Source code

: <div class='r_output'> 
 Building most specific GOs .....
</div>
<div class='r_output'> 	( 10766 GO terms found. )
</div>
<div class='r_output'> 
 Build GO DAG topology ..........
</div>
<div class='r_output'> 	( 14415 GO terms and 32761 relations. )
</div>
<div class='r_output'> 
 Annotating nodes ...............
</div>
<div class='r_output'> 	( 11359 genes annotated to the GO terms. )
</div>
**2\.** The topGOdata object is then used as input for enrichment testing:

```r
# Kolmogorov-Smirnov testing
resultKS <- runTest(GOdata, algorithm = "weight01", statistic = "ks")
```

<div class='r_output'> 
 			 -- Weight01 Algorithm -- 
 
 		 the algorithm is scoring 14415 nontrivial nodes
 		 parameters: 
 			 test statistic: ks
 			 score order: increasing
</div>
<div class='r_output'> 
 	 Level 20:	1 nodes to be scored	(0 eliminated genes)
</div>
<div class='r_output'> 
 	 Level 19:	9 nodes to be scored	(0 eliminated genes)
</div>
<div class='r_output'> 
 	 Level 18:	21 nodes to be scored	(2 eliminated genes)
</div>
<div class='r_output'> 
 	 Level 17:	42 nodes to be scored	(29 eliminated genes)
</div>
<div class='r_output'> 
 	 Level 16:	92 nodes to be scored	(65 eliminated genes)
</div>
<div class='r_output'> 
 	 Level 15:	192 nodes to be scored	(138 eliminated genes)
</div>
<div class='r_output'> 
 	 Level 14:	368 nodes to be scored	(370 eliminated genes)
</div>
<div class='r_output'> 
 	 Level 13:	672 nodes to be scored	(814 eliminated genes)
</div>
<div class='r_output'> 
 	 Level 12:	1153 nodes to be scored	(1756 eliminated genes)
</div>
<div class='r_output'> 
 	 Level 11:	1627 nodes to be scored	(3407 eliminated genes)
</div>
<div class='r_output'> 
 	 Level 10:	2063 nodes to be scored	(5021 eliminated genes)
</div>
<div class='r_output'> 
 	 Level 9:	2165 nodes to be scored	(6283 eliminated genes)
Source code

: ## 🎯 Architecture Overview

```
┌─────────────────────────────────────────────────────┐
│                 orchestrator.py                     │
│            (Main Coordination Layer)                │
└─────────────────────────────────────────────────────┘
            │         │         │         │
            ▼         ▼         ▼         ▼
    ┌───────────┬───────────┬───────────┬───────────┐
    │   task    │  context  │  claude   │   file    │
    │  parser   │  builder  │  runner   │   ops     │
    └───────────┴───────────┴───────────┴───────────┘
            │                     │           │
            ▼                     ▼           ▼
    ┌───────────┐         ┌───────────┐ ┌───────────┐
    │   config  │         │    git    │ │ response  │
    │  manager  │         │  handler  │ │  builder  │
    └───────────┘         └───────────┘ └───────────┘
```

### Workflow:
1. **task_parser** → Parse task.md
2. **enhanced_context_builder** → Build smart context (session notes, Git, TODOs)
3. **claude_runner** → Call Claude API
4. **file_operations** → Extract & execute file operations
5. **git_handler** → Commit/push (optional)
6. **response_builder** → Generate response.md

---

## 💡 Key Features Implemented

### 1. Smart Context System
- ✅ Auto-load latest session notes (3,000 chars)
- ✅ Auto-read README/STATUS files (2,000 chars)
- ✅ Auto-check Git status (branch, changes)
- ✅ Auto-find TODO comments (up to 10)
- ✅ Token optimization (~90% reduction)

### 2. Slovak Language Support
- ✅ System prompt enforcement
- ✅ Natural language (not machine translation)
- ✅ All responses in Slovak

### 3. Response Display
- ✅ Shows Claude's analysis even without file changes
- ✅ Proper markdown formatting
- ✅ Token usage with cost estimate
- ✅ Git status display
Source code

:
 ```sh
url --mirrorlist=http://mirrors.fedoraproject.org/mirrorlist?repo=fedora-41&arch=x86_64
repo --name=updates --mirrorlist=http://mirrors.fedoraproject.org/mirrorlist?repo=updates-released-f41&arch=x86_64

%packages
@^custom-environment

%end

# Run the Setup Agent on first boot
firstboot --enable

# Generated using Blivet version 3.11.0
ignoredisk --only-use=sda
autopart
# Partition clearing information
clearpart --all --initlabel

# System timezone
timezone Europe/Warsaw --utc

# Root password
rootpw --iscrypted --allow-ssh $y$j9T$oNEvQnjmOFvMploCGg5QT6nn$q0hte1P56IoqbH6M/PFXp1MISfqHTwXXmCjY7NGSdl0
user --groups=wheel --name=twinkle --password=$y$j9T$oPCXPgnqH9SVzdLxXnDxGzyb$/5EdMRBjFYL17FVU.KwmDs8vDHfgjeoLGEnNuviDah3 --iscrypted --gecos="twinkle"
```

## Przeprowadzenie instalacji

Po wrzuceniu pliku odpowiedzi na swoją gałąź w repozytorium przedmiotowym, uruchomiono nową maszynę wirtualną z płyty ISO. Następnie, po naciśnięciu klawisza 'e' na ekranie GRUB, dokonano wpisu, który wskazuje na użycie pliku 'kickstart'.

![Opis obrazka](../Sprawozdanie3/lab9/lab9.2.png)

__Problem details__:
Return every line in the listing that contains the word "notes".

__Expected output__:
2. **enhanced_context_builder** → Build smart context (session notes, Git, TODOs)
- ✅ Auto-load latest session notes (3,000 chars)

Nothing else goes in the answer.